New Orleans-based independent producer Energy Partners Ltd. reiterated its opposition to the $23/share takeover offer from Woodside Petroleum subsidiary ATS, which extended the tender offer to EPL shareholders for a third time Thursday to Nov. 17 despite garnering less than 1% of EPL shares to date.
“We are committed to continuing our process of exploring all options to maximize stockholder value, including a possible sale of the company,” said EPL CEO Richard A. Bachmann. “A number of parties have already signed or have agreed to sign confidentiality agreements, and we are entertaining interest from others. Woodside’s ultimatum and disingenuous rhetoric will not deter our board of directors from pursuing the best interests of all EPL stockholders.
“Woodside’s self-serving behavior is very disappointing,” he added. “We have not heard a word from them since our board announced its process to explore strategic alternatives on Oct. 12, and they have not sought to participate in this process, as many other companies are doing. In addition, Woodside has backtracked on its promise to pass through to EPL stockholders the savings from a reduced Stone termination fee, effectively reducing its original offer.”
EPL canceled plans two weeks ago to buy Lafayette, LA-based Stone for $2.2 billion after the deal was not well received in the marketplace. At the same time, EPL was under pressure from the $800 million ATS takeover bid (see Daily GPI, Oct. 13, Oct. 23). Merrill Lynch analyst John Herrlin said the Stone deal was terminated mainly because it was “very earnings dilutive.” EPL management decided to pursue other potential transactions but shunned the ATS offer.
EPL said Thursday that it still believes a strategic-alternatives process offers greater opportunity to maximize stockholder value. “It is clear that EPL stockholders continue to agree with the board’s determination, as for the third time, ATS has reported that significantly fewer than 1% of EPL’s outstanding shares have been tendered,” the company said, adding that it intends to “vigorously oppose ATS’ attempt to replace EPL’s experienced directors with its own handpicked, paid nominees who are intended to facilitate a transaction between EPL and ATS at a price the EPL board has already determined is inadequate and not in the best interests of stockholders.”
Meanwhile, ATS said its latest extension would be the “final deadline” for EPL stockholders. The company also said it decided against continuing a protracted legal battle over the break-up fee EPL paid to Stone. EPL said it paid an $8 million termination fee, but ATS said the payments approached $50 million. ATS had promised that if a portion of the break-up fee was returned to EPL it would be able to offer EPL shareholders $24/share. ATS has now fixed its tender offer at $23.
ATS said it still intends to commence its consent solicitation to remove current EPL board members and replace them with its own nominees, who would help facilitate a merger and would remove a poison pill adopted by the current EPL board.

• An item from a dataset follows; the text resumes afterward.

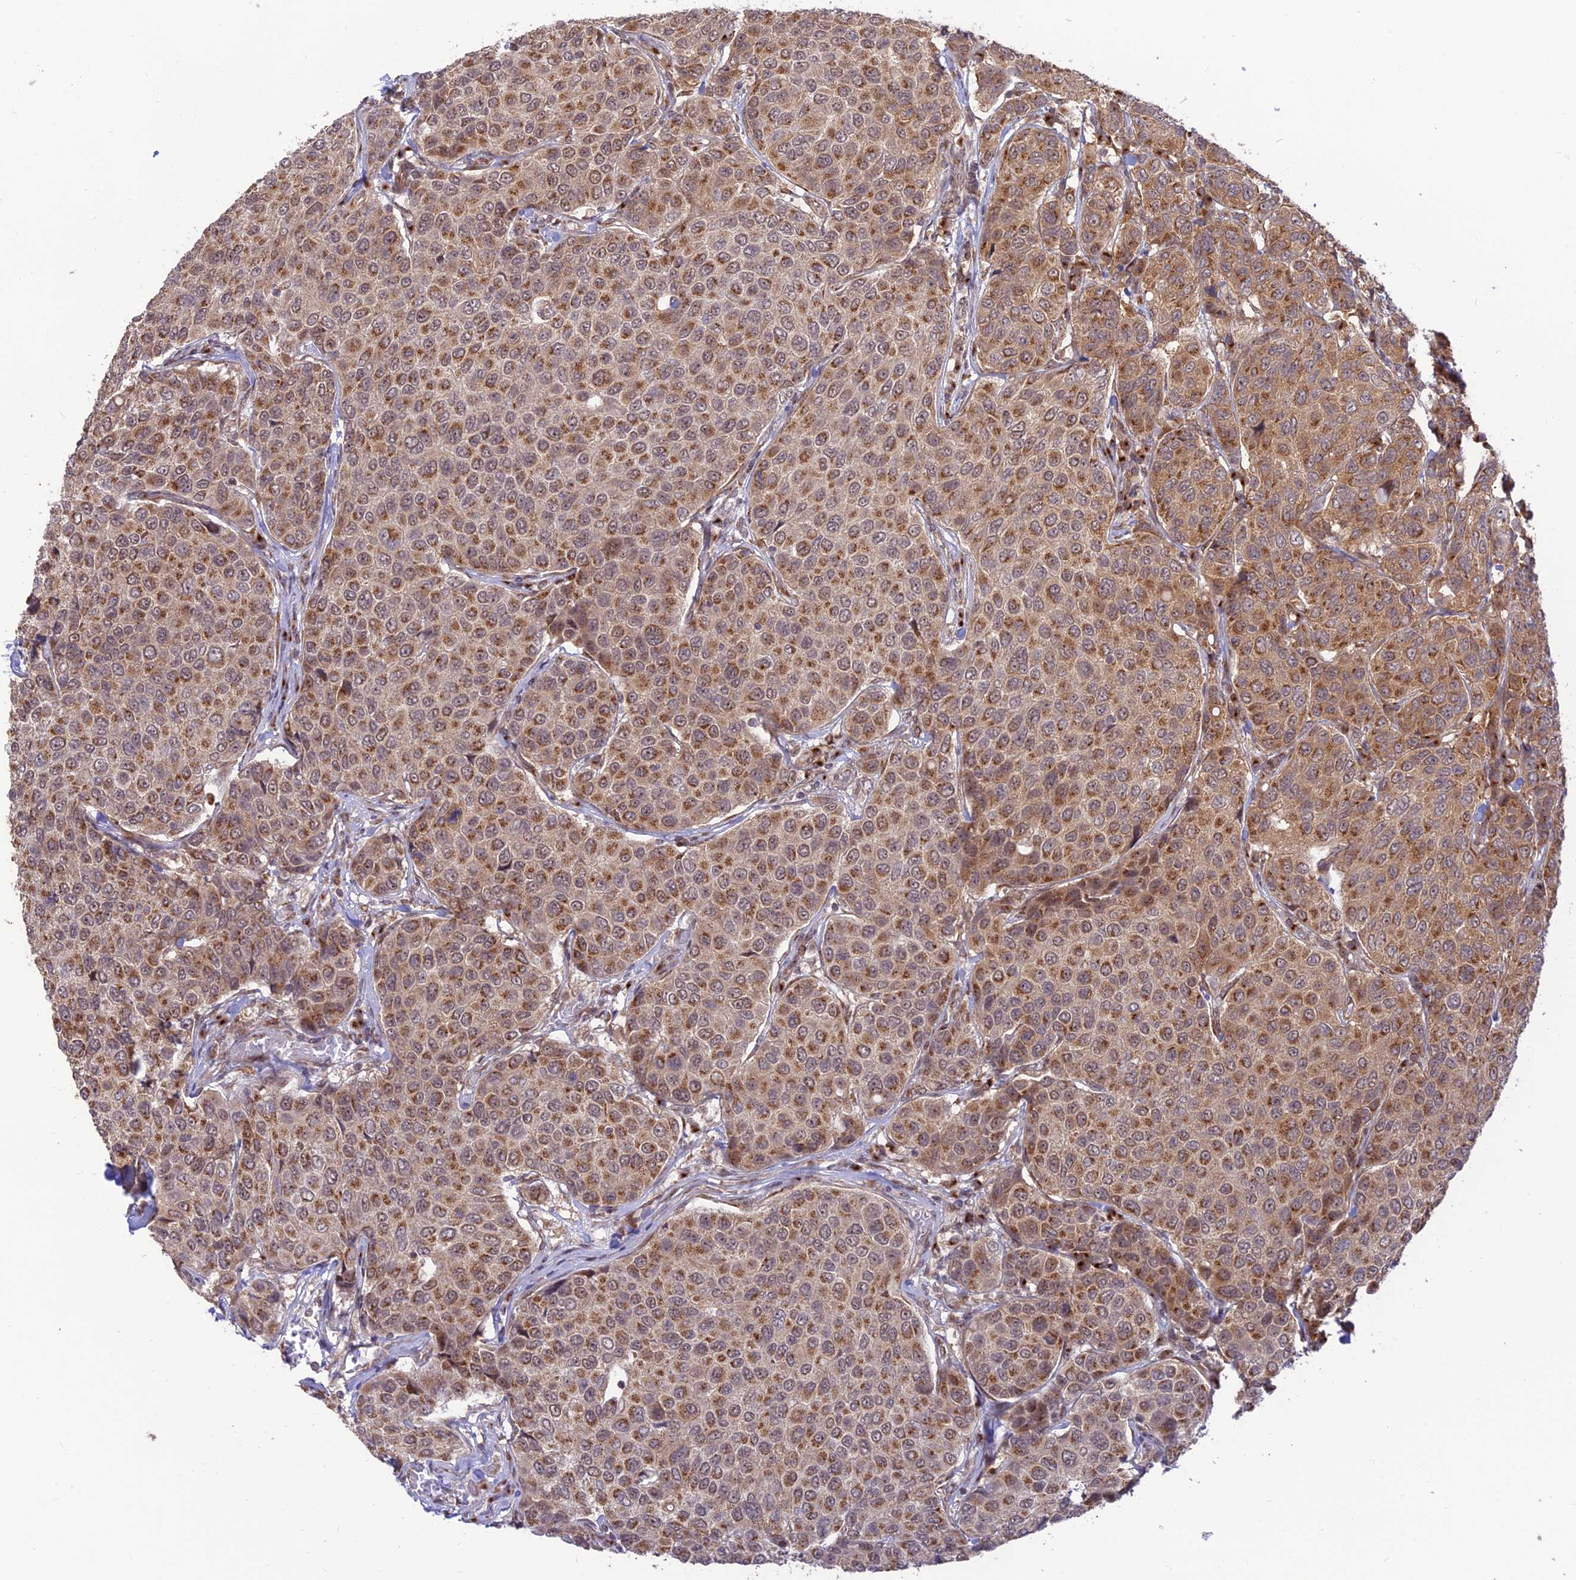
{"staining": {"intensity": "moderate", "quantity": ">75%", "location": "cytoplasmic/membranous"}, "tissue": "breast cancer", "cell_type": "Tumor cells", "image_type": "cancer", "snomed": [{"axis": "morphology", "description": "Duct carcinoma"}, {"axis": "topography", "description": "Breast"}], "caption": "High-magnification brightfield microscopy of intraductal carcinoma (breast) stained with DAB (3,3'-diaminobenzidine) (brown) and counterstained with hematoxylin (blue). tumor cells exhibit moderate cytoplasmic/membranous staining is identified in about>75% of cells.", "gene": "GOLGA3", "patient": {"sex": "female", "age": 55}}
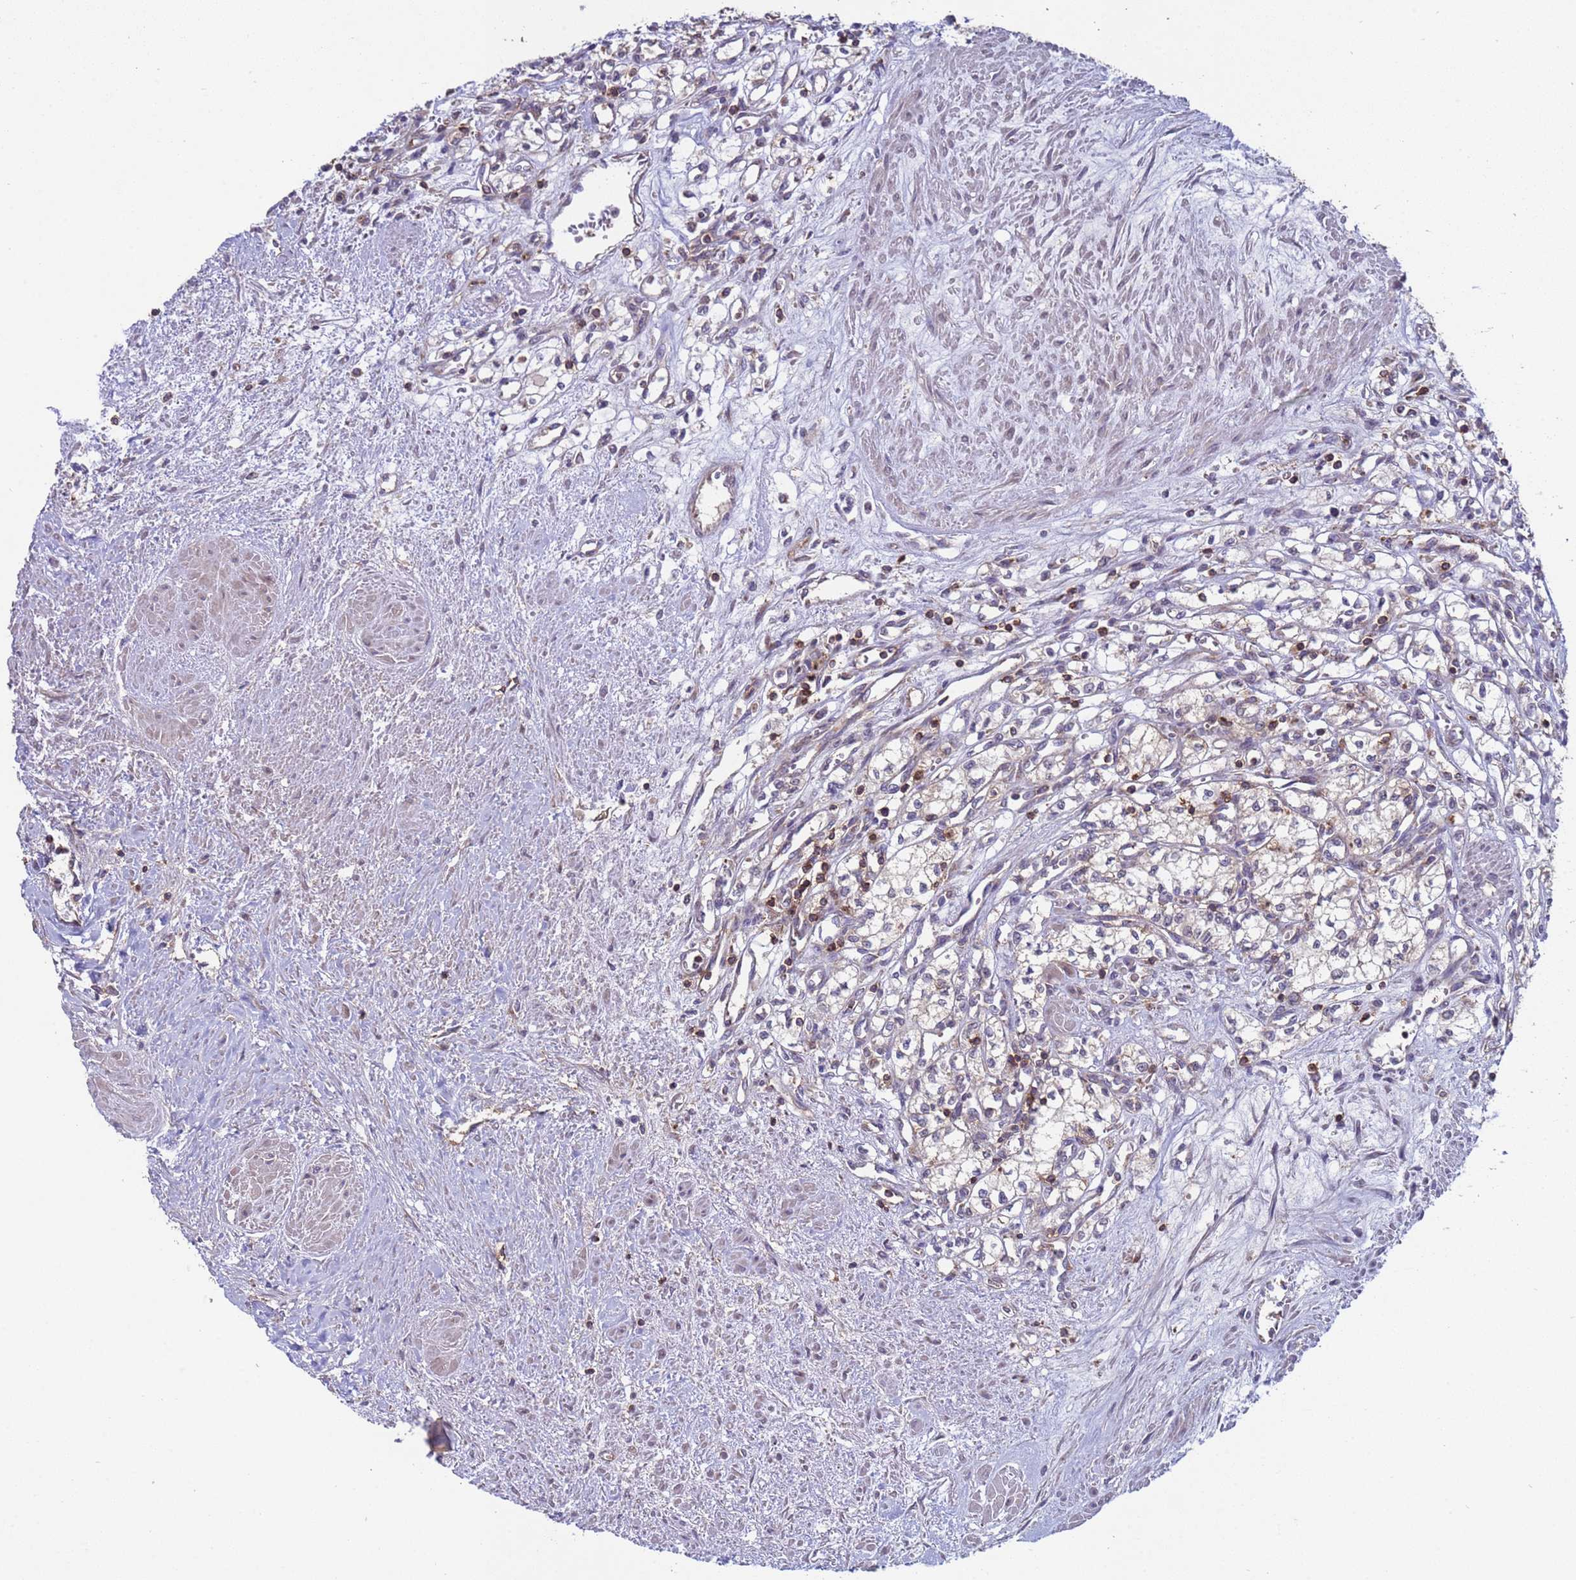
{"staining": {"intensity": "weak", "quantity": "<25%", "location": "cytoplasmic/membranous"}, "tissue": "renal cancer", "cell_type": "Tumor cells", "image_type": "cancer", "snomed": [{"axis": "morphology", "description": "Adenocarcinoma, NOS"}, {"axis": "topography", "description": "Kidney"}], "caption": "The histopathology image exhibits no significant positivity in tumor cells of renal cancer (adenocarcinoma).", "gene": "ACAD8", "patient": {"sex": "male", "age": 59}}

“The current board elected to take the company into a merger with Stone Energy Co., which it later said was not in the best interests of stockholders, and in the process handed over more than $50 million — around $1.34 per share — in termination fees it should never have had to pay,” ATS President Mark Chatterji said. “This is just one of the recent decisions by the company’s board which appears to have reduced EPL’s financial resources without any discernible return to its stockholders.
“EPL stockholders must remember that their shares were trading at $18.40 on the last trading day before ATS announced this tender, significantly less than the $23 per share ATS is offering,” he added. Chatterji also noted that ATS is maintaining its purchase price despite a 16% decline in 2007 oil prices and a 17% drop in 2007 natural gas prices.
Woodside Petroleum is Australia’s largest oil and gas production company. Energy Partners has interests in 38 producing fields and five fields under development in the Gulf of Mexico Shelf and the Gulf Coast onshore regions. As of Dec. 31, 2005, the company had estimated proved reserves of 166.9 Bcf of natural gas and 31.5 million barrels of oil.